Simplesmente admirável!
O que dizer de um romance histórico que me fez vibrar como poucos o conseguiram?
O que dizer de diferente do que foi dito por outros ilustres bloguistas que, com as suas opiniões, conseguiram espicaçar o meu interesse pela obra?
D. Afonso Henriques é, arriscava, a personalidade portuguesa mais conhecida de todos os portugueses, ou seja, qualquer português sabe quem foi o primeiro rei de Portugal.
Porém poucos sabem mais do que isso e aqueles que o sabem, transmitem uma figura lendária personificada em estátuas espalhadas em, pelo menos, dois dos seus castelos. Uma personagem mística, transformada em lenda e rodeada de laivos fantásticos que a tradição cristã construiu ao longo dos séculos, diria que um mito e um ícone da História.
Nesta obra, Cristina Torrão tem a capacidade de transformar a lenda num ser humano que sonhou, amou, errou, sofreu e cujo caminho foi espinhoso e cheio de reveses.
Mas a autora não se foca apenas na figura de Afonso Henriques; vai muito mais além. Assente numa escrita cinematográfica, é exímia na caracterização e na capacidade de humanizar todas as outras personagens que foram contemporâneas de Afonso.
D. Teresa, que a História transformou na horrível mãe, é sim uma mulher do seu tempo que tinha uma força de carácter imenso e que teve, posteriormente, o apreço do filho. De notar algo que é importante que percebamos: a mentalidade da época e o contexto onde se inserem as acções de Afonso Henriques e de quem o rodeava. Isso é algo que Cristina Torrão vai explanando ao longo da obra e é algo que também pode ser alvo de uma análise prévia ou posterior. D. Teresa age como age porque se considera Rainha e uma Rainha deve proteger o que é seu e efectuar os acordos que lhe sejam mais vantajosos.
D. Mafalda que irá ter uma importância enorme na vida de Afonso, D. João Peculiar, arcebispo que teve uma enorme influência no reconhecimento pelo Vaticano do título de rei de Afonso Henriques, D. Fernando, Egas Moniz e tantos outros que são aqui colocados como simples mortais e de uma forma credível. E isso é algo que me fascinou, pois sabe-se da dificuldade em efectuar uma estruturação da época e a autora efectua isso de uma forma magistral, demonstrando ser uma profunda conhecedora da época medieval.

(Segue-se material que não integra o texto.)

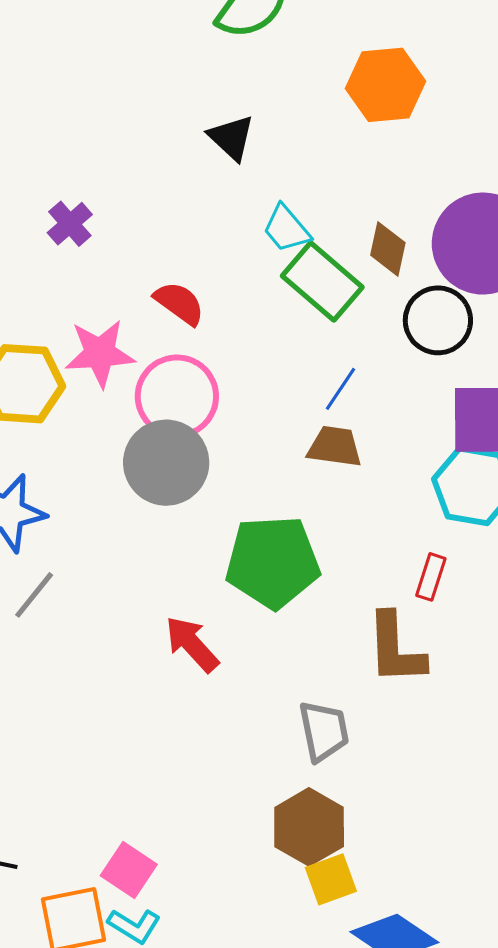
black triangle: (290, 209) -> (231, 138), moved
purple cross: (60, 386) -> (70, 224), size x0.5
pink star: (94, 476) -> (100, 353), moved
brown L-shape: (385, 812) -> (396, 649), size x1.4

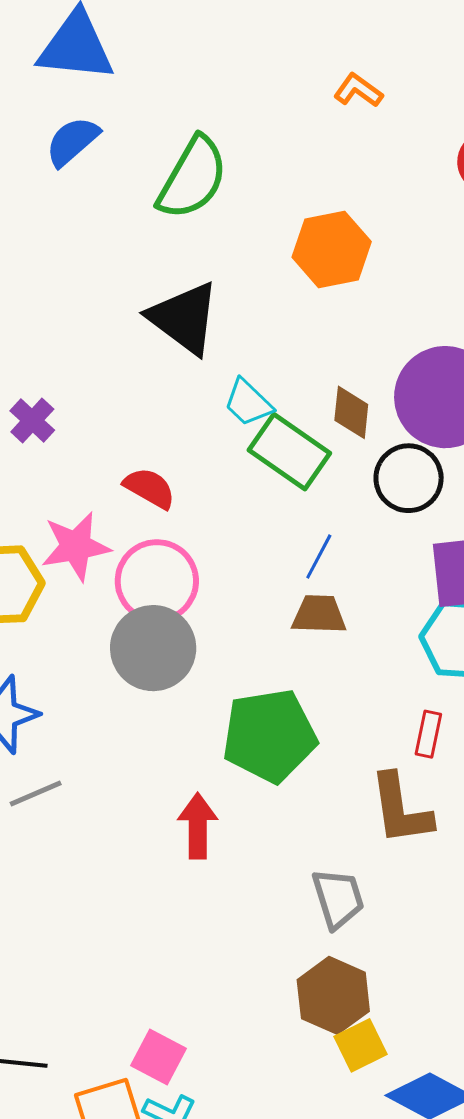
black triangle: (231, 138) -> (184, 318), size x1.6
gray line: (34, 595) -> (36, 793), turned 34
red arrow: (192, 644) -> (198, 826), turned 48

Achei espantoso também a forma como a autora consegue inserir os acontecimentos lendários, fantásticos diria, de uma forma natural, dando-lhes verosimilhança.
Num trabalho extraordinário de reconstrução da época, a autora é minuciosa e exacta nos factos históricos, nunca os adultera e sabe colocá-los na vida do dia a dia, construindo um percurso longo que culmina com o reconhecimento pelo Papa Alexandre III do título de Rei através da bula Manifestis Probatum.
É, repito, uma obra brilhante, admirável na forma como constrói uma época e as suas mentalidades, escrita com mestria, que se lê com prazer, num folêgo e que, ao chegar ao fim, nos oferece a sensação de termos deixado amigos tal a vivacidade e a humanidade das suas personagens. Aliás, conforme foi dito numa outra opinião, penso que de facto um dos segredos da qualidade deste livro reside na sensibilidade para compreender e descrever a alma humana.
Como senão, e isso é meramente uma opinião pessoal, achei que as batalhas poderiam ter sido mais vivas, mais violentas.
Bem sei que na época as batalhas eram levadas a cabo por poucas centenas de homens e que eram relativamente curtas. Porém eram efectuadas corpo a corpo e com certeza seriam duras e violentas. Cristina Torrão dá-nos um pouco dessa imagem mas penso que as podia ter explorado melhor, até no ponto de vista das suas tácticas que são abordadas, sim, mas de uma forma algo superficial. Isso é algo que me fascina em alguns autores de romances históricos que, não demonstrando essa sensibilidade para exprimir a alma humana, têm nas suas descrições as suas mais valias e penso que é isso que falta a este romance que, sem dúvida, é um dos melhores que li até hoje e, sem dúvida, o melhor que li escrito por um(a) autor(a) português(a).